Kilili calls for broader screening to detect pre-diabetic condition
Delegate Gregorio Kilili C. Sablan (Ind-MP) joined 61 of his colleagues in Congress to call for broader health screening guidelines that will help detect pre-diabetic conditions in people.
In a Sept. 30 letter to U.S. Department of Health and Human Services Secretary Sally Burwell, Sablan and other members of the House Diabetes Caucus said knowing that one is on the verge of having diabetes could help people make lifestyle changes that could avert the disease.
“This points to the need for more effective screening so that persons in a pre-diabetic condition can make lifestyle changes or receive drugs that prevent or delay a full blown disease,” the letter states.
“Right now, screening is only recommended for persons with hypertension. We think the federal guidelines should recommend screening for other risk factors, including age, being a member of a high risk ethnic population, or having a first-degree relative with diabetes,” Sablan said.

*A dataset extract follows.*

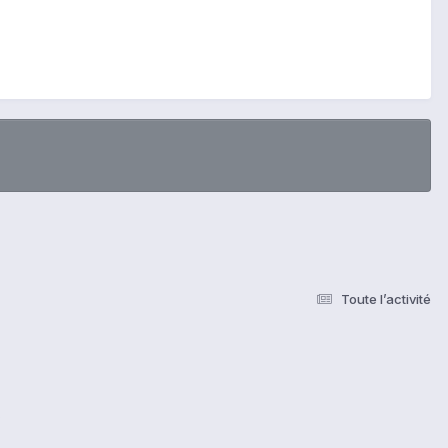
Toute l’activité
s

He said the screening would be consistent with the recommendation of the American Diabetes Association.
“We must do everything we can to help head off this disease,” he added.
According to the CNMI Division of Public Health, one out of every two children born in the CNMI after the year 2000 is at risk of developing Type II diabetes.
Type II diabetes accounts for 90 percent to 95 percent of all diagnosed cases of diabetes, according to the Department of Health and Human Services’ National Diabetes Report.
According to the Centers for Disease Control and Prevention, the prevalence rate of diabetes is 9.8 percent. From 2003 to 2006 those newly diagnosed remained stable and decreased between 2008 and 2010 from 186 to 142 new patients in the CNMI.
According to CDC, lower limb amputation due to diabetes increased from 24 in 2001 to 52 in 2004, which led the then-Department of Public Health’s Community Guidance Center’s Diabetes Prevention and Control Program and the physical therapy of the Commonwealth Health Center to partner up and develop a foot care clinic to avoid amputations, leading to a decline in amputations from 2004 to 2008.